▶ _YOUR TASK_: Reproduce the entries verbatim, from their first line through the line containing "8: (427, 240)", and stop there.

····················

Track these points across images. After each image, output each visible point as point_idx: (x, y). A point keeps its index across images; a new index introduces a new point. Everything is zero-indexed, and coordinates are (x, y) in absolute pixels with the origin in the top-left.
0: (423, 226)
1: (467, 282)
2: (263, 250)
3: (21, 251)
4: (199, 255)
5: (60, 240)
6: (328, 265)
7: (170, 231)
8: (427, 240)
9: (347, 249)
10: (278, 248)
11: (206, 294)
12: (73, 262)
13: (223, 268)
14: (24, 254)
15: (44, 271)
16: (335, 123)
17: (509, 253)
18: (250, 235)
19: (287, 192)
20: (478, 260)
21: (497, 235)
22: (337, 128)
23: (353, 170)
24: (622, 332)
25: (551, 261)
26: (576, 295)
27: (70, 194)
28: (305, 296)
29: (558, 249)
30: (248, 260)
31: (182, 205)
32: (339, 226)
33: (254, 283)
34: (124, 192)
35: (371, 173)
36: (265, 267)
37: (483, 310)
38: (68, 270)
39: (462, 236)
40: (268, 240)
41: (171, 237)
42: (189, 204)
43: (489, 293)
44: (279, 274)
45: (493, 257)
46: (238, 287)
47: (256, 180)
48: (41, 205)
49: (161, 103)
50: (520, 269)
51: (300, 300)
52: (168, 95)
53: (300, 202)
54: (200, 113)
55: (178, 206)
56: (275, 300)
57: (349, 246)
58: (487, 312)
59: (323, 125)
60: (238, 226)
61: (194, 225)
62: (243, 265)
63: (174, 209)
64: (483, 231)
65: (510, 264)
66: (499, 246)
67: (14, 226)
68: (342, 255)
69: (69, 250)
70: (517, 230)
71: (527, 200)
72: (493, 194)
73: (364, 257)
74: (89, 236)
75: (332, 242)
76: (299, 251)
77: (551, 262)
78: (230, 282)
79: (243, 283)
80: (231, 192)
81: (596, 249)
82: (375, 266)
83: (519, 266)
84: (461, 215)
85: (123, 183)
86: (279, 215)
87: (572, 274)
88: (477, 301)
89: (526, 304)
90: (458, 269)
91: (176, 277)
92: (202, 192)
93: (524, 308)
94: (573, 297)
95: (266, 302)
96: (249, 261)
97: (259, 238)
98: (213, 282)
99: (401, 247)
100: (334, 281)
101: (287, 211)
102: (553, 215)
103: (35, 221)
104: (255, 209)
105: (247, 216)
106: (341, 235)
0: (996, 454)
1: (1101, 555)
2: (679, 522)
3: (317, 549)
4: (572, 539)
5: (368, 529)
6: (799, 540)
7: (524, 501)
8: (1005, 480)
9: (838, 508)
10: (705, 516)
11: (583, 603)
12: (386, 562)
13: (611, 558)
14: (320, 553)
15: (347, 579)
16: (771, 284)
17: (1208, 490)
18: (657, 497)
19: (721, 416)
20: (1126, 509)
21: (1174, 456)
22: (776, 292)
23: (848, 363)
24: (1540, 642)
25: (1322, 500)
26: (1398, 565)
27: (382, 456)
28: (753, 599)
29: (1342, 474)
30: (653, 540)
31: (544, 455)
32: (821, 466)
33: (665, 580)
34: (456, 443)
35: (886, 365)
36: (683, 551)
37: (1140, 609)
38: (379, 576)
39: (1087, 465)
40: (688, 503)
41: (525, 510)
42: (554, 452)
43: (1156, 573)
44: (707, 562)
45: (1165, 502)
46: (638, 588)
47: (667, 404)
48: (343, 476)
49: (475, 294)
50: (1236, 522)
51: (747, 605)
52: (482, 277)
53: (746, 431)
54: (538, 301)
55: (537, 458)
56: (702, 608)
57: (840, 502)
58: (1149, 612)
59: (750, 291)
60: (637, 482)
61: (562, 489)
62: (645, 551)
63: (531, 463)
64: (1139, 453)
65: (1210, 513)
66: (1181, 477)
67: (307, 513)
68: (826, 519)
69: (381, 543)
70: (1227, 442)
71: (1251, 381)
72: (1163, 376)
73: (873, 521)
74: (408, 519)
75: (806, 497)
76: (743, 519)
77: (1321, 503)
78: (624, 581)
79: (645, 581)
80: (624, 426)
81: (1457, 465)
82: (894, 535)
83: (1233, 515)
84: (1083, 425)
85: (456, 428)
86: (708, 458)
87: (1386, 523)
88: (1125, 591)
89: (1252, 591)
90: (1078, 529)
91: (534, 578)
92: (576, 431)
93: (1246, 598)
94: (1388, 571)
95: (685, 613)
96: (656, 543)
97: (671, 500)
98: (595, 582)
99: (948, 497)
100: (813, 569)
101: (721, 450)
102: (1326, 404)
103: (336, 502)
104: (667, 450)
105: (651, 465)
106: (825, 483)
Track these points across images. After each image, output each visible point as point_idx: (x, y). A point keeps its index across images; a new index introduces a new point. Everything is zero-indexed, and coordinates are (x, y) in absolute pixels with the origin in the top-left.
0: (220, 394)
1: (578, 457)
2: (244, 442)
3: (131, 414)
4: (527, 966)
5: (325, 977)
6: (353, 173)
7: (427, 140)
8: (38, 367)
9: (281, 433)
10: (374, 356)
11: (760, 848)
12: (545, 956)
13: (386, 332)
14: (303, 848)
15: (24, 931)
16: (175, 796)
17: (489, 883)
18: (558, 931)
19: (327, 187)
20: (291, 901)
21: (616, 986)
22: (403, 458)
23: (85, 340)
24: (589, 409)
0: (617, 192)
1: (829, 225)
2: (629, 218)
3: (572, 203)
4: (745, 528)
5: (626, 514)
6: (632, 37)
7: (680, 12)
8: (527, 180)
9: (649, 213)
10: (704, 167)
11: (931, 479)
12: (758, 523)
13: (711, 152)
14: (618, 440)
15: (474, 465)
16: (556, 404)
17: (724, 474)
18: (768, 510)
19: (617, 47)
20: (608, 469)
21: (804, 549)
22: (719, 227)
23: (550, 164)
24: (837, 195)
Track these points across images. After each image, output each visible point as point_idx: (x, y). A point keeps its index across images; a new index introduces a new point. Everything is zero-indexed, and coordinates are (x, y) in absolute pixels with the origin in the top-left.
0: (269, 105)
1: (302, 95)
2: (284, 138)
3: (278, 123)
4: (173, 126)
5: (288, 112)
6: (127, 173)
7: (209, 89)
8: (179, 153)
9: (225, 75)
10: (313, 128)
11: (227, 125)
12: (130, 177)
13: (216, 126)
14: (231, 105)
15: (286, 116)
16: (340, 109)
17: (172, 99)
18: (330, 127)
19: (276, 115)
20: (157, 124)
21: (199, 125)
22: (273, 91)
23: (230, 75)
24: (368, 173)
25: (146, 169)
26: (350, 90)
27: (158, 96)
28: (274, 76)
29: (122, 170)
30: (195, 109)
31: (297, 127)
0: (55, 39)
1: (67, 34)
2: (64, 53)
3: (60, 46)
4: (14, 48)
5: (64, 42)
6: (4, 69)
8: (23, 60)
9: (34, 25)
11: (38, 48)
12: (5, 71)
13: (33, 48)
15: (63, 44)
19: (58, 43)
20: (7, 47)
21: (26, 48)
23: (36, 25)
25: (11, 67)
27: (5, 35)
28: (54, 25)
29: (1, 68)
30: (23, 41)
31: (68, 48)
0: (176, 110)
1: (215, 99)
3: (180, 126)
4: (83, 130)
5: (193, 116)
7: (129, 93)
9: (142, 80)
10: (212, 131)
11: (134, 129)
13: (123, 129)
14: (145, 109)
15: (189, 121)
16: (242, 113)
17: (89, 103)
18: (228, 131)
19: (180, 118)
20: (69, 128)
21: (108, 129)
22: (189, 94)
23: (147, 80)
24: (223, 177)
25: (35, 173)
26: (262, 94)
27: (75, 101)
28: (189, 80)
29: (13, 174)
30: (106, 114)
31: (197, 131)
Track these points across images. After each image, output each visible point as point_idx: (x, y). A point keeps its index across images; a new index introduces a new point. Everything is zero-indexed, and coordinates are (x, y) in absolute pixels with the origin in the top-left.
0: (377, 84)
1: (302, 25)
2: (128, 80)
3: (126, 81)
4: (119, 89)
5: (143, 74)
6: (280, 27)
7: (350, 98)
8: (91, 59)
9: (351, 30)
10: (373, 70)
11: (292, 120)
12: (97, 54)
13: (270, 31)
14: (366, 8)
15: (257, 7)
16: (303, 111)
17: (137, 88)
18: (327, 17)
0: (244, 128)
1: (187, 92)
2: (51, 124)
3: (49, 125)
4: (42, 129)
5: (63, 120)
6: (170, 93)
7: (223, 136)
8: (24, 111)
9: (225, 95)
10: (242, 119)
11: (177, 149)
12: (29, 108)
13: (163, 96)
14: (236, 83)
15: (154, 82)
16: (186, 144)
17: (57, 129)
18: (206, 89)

····················

▶ _ANSWER BELOW_:
Track these points across images. After each image, output each visible point as point_idx: (x, y). A point keeps its index across images; a new index introduces a new point. Everything is zero-indexed, and coordinates are (x, y) in absolute pixels with the origin in the top-left.
0: (423, 226)
1: (467, 282)
2: (263, 250)
3: (21, 251)
4: (199, 255)
5: (60, 240)
6: (328, 265)
7: (170, 231)
8: (427, 240)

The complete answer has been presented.